Und ich kann mich noch gut daran erinnern, als Otto zu mir sagte:
„Danke das Sie gekommen sind!“
Die Zeit verging und wir waren alle zum Essen gegangen, als wir alle in gemütlicher Feierlaune im Restaurant saßen, kam plötzlich einer der Dragoner in den Speisesaal und rief dass der Erzherzog das Schloss verlassen werde.
Für uns alle war dies mehr als nur ein Hinweis.
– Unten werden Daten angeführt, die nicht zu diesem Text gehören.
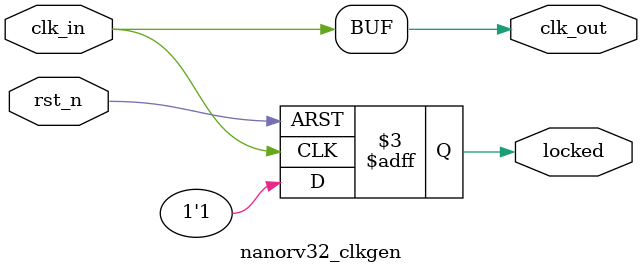
<source format=v>

module nanorv32_clkgen (/*AUTOARG*/
   // Outputs
   clk_out, locked,
   // Inputs
   clk_in, rst_n
   );

   input clk_in;
   output clk_out;
   output locked;
   input  rst_n;



   /*AUTOINPUT*/
   /*AUTOOUTPUT*/

   /*AUTOREG*/
   /*AUTOWIRE*/

   reg    locked;

   assign clk_out = clk_in;
   always @(posedge clk_in or negedge rst_n) begin
      if(rst_n == 1'b0) begin
         /*AUTORESET*/
         // Beginning of autoreset for uninitialized flops
         locked <= 1'h0;
         // End of automatics
      end
      else begin
         locked <= 1;
      end
   end



endmodule // nanorv32_clkgen
/*
 Local Variables:
 verilog-library-directories:(
 "."
 )
 End:
 */

</source>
Es war ein Befehl!
Wie von einem Bienenschwarm gestochen liefen gut 20 Dragoner und wir in den Vorraum und warteten an der Treppe auf das Erscheinen des Erzherzogs.
Man sah einen Stock der nach der nächsten Stufe bergab suchte und gleich einen Moment danach stand Otto auf der Treppe und musterte uns mit seinen Blicken.
Es war wieder mucksmäuschen still geworden, man hätte wieder eine Stecknadel fallen hören können.
Auf meinen Lippen und auf vielen anderen Lippen formte sich das „Gott erhalte“, aber wir alle konnten nicht zum singen anfangen, zu groß war der Respekt, doch glaubte ich das Otto genau auf so etwas gewartet hatte.
Michael Islinger der den Dragoner vorstand, ging zu Otto reichte ihm die Hand und und brach das Schweigen mit den Worten „Gott erhalte, kaiserliche Hoheit!“.
Otto lachte und erwiderte den Gruß, er sah uns noch einmal alle an und verschwand in dem schwarzen Mercedes Kombi der ihn zurück nach Pöcking brachte.
Ich sagte danach zu Michael Vereno salopp: „Wenn wir jetzt gsungen hätten, hätt der Alte grerrt!“
Michael war von der Aussage schockiert, doch heute weinen wir!